81 patients on trolleys at University Hospital Limerick as national overcrowding figures equalled

University Hospital Limerick

A TOTAL of 81 patients were being treated on trolleys at the region’s main hospital this Thursday morning.

According to the Irish Nurses and Midwives Organisation (INMO), the latest figures for University Hospital Limerick (UHL) equal the national overcrowding record which was previously set by the Limerick-based hospital in April.

On Wednesday, April 3, a total of 81 patients were being treated on trolleys in the emergency department and the hospital’s various wards. 

The spike in patients on trolleys this week has been attributed to a busy weekend in the region’s only 24-hour emergency department and an increased number of delayed discharges across UL Hospital Group

Meanwhile, management at University Hospital Limerick are urging the public to consider all their care options before presenting themselves to the Dooradoyle-based emergency department, as high levels of overcrowding continue.

“We apologise for any inconvenience caused to patients or their loved ones who have experienced long wait times in the ED at UHL, and we would like to reassure patients and their families that we are working to alleviate the situation,” said a UL Hospitals Group spokesperson.

Entrance to the emergency department at Unversity Hospital Limerick (UHL)

“We also acknowledge the work of our staff and thank them for their continued dedication and commitment to patient care.

“We are urging people to please consider all their care options at this time and not to attend the emergency department unless absolutely necessary.

“It is important that we keep the ED for emergencies only and we encourage the public to do so.

“Injury Units in St John’s, Ennis and Nenagh hospitals are open for appropriate injuries.  Injury Units treat broken bones, dislocations, sprains, strains, wounds, scalds and minor burns and save long waiting times.

“Injury Units are open in Ennis and Nenagh Hospitals from 8am to 8pm every day and 8am to 6pm Monday to Friday at St John’s Hospital. 

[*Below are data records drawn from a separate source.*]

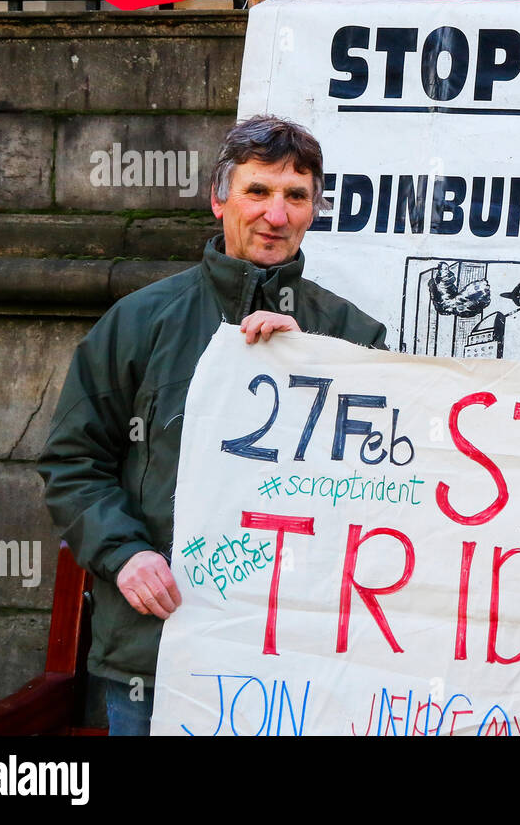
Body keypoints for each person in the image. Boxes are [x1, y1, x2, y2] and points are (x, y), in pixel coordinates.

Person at [37, 115, 387, 735]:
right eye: (258, 191)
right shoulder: (140, 322)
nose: (275, 216)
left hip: (300, 661)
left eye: (295, 196)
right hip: (158, 651)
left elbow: (382, 487)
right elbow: (72, 461)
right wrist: (125, 554)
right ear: (219, 199)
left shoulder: (353, 335)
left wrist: (318, 366)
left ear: (314, 210)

“Others with a less serious illness can be treated by their GP or out of hours GP service where their GP can refer them to an Assessment Unit the following day if required.

“However, if you are seriously injured or ill or are worried your life is at risk the ED will assess and treat you as a priority.”

On Monday, July 8, 61 patients waited for a hospital bed, followed by 70 patients on Tuesday, July 9 and 78 on Wednesday, July 10.

Of the 81 patients awaiting a bed today, Thursday, July 11, a total of 43 people were on trolleys in the hospital’s emergency department with a further 38 admitted patients on trolleys throughout various wards at the Dooradoyle-based facility.